▶ [About this exercise] Give back all the entries below. Omit none of them.

▶ [Excerpted data]
[Start of Attachment]

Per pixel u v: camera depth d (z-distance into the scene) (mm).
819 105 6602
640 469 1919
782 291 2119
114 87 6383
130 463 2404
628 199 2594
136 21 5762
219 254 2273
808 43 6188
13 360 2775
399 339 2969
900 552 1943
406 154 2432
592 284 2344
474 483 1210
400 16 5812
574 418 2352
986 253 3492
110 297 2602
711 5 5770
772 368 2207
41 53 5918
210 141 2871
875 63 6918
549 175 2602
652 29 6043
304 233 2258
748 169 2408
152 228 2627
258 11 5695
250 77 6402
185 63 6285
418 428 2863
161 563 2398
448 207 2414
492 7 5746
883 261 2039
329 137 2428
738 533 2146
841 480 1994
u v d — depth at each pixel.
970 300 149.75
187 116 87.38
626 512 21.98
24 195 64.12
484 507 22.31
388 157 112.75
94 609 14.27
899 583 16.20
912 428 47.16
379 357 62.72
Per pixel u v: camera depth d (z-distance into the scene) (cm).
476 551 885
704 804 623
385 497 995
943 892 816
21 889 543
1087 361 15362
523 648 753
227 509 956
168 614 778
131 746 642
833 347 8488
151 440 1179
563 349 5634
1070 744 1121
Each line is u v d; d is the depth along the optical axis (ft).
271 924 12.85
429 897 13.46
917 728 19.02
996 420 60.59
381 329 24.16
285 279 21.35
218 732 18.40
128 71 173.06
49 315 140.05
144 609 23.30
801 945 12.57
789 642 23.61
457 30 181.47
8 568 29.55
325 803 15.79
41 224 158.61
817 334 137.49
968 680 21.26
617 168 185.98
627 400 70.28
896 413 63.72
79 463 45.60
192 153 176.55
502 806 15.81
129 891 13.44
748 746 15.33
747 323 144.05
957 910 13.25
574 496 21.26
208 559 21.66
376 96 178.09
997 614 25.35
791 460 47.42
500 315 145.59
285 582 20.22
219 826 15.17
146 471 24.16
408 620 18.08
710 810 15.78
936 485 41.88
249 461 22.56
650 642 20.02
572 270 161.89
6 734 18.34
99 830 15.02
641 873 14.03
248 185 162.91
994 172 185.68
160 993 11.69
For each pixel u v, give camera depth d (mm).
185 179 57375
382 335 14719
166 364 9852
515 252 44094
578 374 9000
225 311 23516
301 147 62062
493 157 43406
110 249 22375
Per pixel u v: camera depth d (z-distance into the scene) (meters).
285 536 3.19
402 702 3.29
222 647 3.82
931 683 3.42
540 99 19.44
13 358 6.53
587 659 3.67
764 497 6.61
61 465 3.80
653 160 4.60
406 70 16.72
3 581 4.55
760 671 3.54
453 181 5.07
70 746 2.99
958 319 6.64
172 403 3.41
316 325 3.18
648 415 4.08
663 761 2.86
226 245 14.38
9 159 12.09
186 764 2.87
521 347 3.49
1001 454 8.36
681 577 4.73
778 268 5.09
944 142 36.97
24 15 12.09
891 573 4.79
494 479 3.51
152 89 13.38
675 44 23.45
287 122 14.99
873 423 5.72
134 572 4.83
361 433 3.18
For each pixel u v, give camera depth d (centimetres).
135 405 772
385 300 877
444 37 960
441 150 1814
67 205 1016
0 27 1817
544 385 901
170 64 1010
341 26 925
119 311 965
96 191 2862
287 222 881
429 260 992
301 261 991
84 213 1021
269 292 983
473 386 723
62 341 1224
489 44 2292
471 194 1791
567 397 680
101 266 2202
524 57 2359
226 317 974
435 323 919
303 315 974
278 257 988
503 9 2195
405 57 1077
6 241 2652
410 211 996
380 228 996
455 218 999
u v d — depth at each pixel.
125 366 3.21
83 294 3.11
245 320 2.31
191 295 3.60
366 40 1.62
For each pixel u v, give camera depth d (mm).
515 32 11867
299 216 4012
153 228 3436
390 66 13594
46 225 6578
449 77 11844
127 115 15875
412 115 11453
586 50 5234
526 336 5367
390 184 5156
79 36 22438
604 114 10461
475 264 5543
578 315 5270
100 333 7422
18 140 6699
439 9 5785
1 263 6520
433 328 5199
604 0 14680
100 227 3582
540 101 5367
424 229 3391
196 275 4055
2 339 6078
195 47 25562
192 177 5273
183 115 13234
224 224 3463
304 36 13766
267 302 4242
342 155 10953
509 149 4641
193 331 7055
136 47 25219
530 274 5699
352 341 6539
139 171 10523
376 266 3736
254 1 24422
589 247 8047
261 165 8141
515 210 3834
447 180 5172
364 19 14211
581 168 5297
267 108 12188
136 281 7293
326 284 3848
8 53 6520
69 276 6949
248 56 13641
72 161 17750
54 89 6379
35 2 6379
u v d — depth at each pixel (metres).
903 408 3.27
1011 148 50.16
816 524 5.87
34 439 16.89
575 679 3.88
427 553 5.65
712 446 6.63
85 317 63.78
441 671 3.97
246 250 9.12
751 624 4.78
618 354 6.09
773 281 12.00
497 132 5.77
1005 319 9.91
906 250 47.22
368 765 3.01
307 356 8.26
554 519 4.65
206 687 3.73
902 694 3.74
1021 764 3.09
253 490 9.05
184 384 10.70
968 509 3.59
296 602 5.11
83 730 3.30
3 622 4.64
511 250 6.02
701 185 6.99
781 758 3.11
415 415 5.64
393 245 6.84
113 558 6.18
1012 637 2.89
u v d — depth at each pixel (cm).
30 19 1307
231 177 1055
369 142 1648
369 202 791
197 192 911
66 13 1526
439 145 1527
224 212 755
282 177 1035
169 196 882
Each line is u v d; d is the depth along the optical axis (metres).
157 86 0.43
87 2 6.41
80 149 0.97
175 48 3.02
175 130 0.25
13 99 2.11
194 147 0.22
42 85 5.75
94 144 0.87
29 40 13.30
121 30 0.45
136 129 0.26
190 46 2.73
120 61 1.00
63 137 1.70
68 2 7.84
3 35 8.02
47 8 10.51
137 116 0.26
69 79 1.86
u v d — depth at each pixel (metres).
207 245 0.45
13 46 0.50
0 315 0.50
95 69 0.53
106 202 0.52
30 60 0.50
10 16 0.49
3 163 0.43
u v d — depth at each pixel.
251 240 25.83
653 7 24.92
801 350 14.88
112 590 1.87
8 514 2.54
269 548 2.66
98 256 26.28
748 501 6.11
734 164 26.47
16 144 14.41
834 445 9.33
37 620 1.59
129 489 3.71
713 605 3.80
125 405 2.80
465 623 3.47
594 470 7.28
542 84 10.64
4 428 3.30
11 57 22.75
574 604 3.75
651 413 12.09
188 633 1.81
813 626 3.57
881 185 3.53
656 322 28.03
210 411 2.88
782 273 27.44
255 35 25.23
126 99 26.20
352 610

[End of Attachment]

▶ [Exercise response]
Per pixel u v: camera depth d (z-distance into the scene) (mm).
819 105 6602
640 469 1919
782 291 2119
114 87 6383
130 463 2404
628 199 2594
136 21 5762
219 254 2273
808 43 6188
13 360 2775
399 339 2969
900 552 1943
406 154 2432
592 284 2344
474 483 1210
400 16 5812
574 418 2352
986 253 3492
110 297 2602
711 5 5770
772 368 2207
41 53 5918
210 141 2871
875 63 6918
549 175 2602
652 29 6043
304 233 2258
748 169 2408
152 228 2627
258 11 5695
250 77 6402
185 63 6285
418 428 2863
161 563 2398
448 207 2414
492 7 5746
883 261 2039
329 137 2428
738 533 2146
841 480 1994
u v d — depth at each pixel.
970 300 149.75
187 116 87.38
626 512 21.98
24 195 64.12
484 507 22.31
388 157 112.75
94 609 14.27
899 583 16.20
912 428 47.16
379 357 62.72
Per pixel u v: camera depth d (z-distance into the scene) (cm).
476 551 885
704 804 623
385 497 995
943 892 816
21 889 543
1087 361 15362
523 648 753
227 509 956
168 614 778
131 746 642
833 347 8488
151 440 1179
563 349 5634
1070 744 1121
Each line is u v d; d is the depth along the optical axis (ft).
271 924 12.85
429 897 13.46
917 728 19.02
996 420 60.59
381 329 24.16
285 279 21.35
218 732 18.40
128 71 173.06
49 315 140.05
144 609 23.30
801 945 12.57
789 642 23.61
457 30 181.47
8 568 29.55
325 803 15.79
41 224 158.61
817 334 137.49
968 680 21.26
617 168 185.98
627 400 70.28
896 413 63.72
79 463 45.60
192 153 176.55
502 806 15.81
129 891 13.44
748 746 15.33
747 323 144.05
957 910 13.25
574 496 21.26
208 559 21.66
376 96 178.09
997 614 25.35
791 460 47.42
500 315 145.59
285 582 20.22
219 826 15.17
146 471 24.16
408 620 18.08
710 810 15.78
936 485 41.88
249 461 22.56
650 642 20.02
572 270 161.89
6 734 18.34
99 830 15.02
641 873 14.03
248 185 162.91
994 172 185.68
160 993 11.69
For each pixel u v, give camera depth d (mm).
185 179 57375
382 335 14719
166 364 9852
515 252 44094
578 374 9000
225 311 23516
301 147 62062
493 157 43406
110 249 22375
Per pixel u v: camera depth d (z-distance into the scene) (meters).
285 536 3.19
402 702 3.29
222 647 3.82
931 683 3.42
540 99 19.44
13 358 6.53
587 659 3.67
764 497 6.61
61 465 3.80
653 160 4.60
406 70 16.72
3 581 4.55
760 671 3.54
453 181 5.07
70 746 2.99
958 319 6.64
172 403 3.41
316 325 3.18
648 415 4.08
663 761 2.86
226 245 14.38
9 159 12.09
186 764 2.87
521 347 3.49
1001 454 8.36
681 577 4.73
778 268 5.09
944 142 36.97
24 15 12.09
891 573 4.79
494 479 3.51
152 89 13.38
675 44 23.45
287 122 14.99
873 423 5.72
134 572 4.83
361 433 3.18
For each pixel u v, give camera depth d (centimetres).
135 405 772
385 300 877
444 37 960
441 150 1814
67 205 1016
0 27 1817
544 385 901
170 64 1010
341 26 925
119 311 965
96 191 2862
287 222 881
429 260 992
301 261 991
84 213 1021
269 292 983
473 386 723
62 341 1224
489 44 2292
471 194 1791
567 397 680
101 266 2202
524 57 2359
226 317 974
435 323 919
303 315 974
278 257 988
503 9 2195
405 57 1077
6 241 2652
410 211 996
380 228 996
455 218 999
u v d — depth at each pixel.
125 366 3.21
83 294 3.11
245 320 2.31
191 295 3.60
366 40 1.62
For each pixel u v, give camera depth d (mm).
515 32 11867
299 216 4012
153 228 3436
390 66 13594
46 225 6578
449 77 11844
127 115 15875
412 115 11453
586 50 5234
526 336 5367
390 184 5156
79 36 22438
604 114 10461
475 264 5543
578 315 5270
100 333 7422
18 140 6699
439 9 5785
1 263 6520
433 328 5199
604 0 14680
100 227 3582
540 101 5367
424 229 3391
196 275 4055
2 339 6078
195 47 25562
192 177 5273
183 115 13234
224 224 3463
304 36 13766
267 302 4242
342 155 10953
509 149 4641
193 331 7055
136 47 25219
530 274 5699
352 341 6539
139 171 10523
376 266 3736
254 1 24422
589 247 8047
261 165 8141
515 210 3834
447 180 5172
364 19 14211
581 168 5297
267 108 12188
136 281 7293
326 284 3848
8 53 6520
69 276 6949
248 56 13641
72 161 17750
54 89 6379
35 2 6379
u v d — depth at each pixel (metres).
903 408 3.27
1011 148 50.16
816 524 5.87
34 439 16.89
575 679 3.88
427 553 5.65
712 446 6.63
85 317 63.78
441 671 3.97
246 250 9.12
751 624 4.78
618 354 6.09
773 281 12.00
497 132 5.77
1005 319 9.91
906 250 47.22
368 765 3.01
307 356 8.26
554 519 4.65
206 687 3.73
902 694 3.74
1021 764 3.09
253 490 9.05
184 384 10.70
968 509 3.59
296 602 5.11
83 730 3.30
3 622 4.64
511 250 6.02
701 185 6.99
781 758 3.11
415 415 5.64
393 245 6.84
113 558 6.18
1012 637 2.89
u v d — depth at each pixel (cm).
30 19 1307
231 177 1055
369 142 1648
369 202 791
197 192 911
66 13 1526
439 145 1527
224 212 755
282 177 1035
169 196 882
Each line is u v d; d is the depth along the optical axis (metres).
157 86 0.43
87 2 6.41
80 149 0.97
175 48 3.02
175 130 0.25
13 99 2.11
194 147 0.22
42 85 5.75
94 144 0.87
29 40 13.30
121 30 0.45
136 129 0.26
190 46 2.73
120 61 1.00
63 137 1.70
68 2 7.84
3 35 8.02
47 8 10.51
137 116 0.26
69 79 1.86
u v d — depth at each pixel (metres).
207 245 0.45
13 46 0.50
0 315 0.50
95 69 0.53
106 202 0.52
30 60 0.50
10 16 0.49
3 163 0.43
u v d — depth at each pixel.
251 240 25.83
653 7 24.92
801 350 14.88
112 590 1.87
8 514 2.54
269 548 2.66
98 256 26.28
748 501 6.11
734 164 26.47
16 144 14.41
834 445 9.33
37 620 1.59
129 489 3.71
713 605 3.80
125 405 2.80
465 623 3.47
594 470 7.28
542 84 10.64
4 428 3.30
11 57 22.75
574 604 3.75
651 413 12.09
188 633 1.81
813 626 3.57
881 185 3.53
656 322 28.03
210 411 2.88
782 273 27.44
255 35 25.23
126 99 26.20
352 610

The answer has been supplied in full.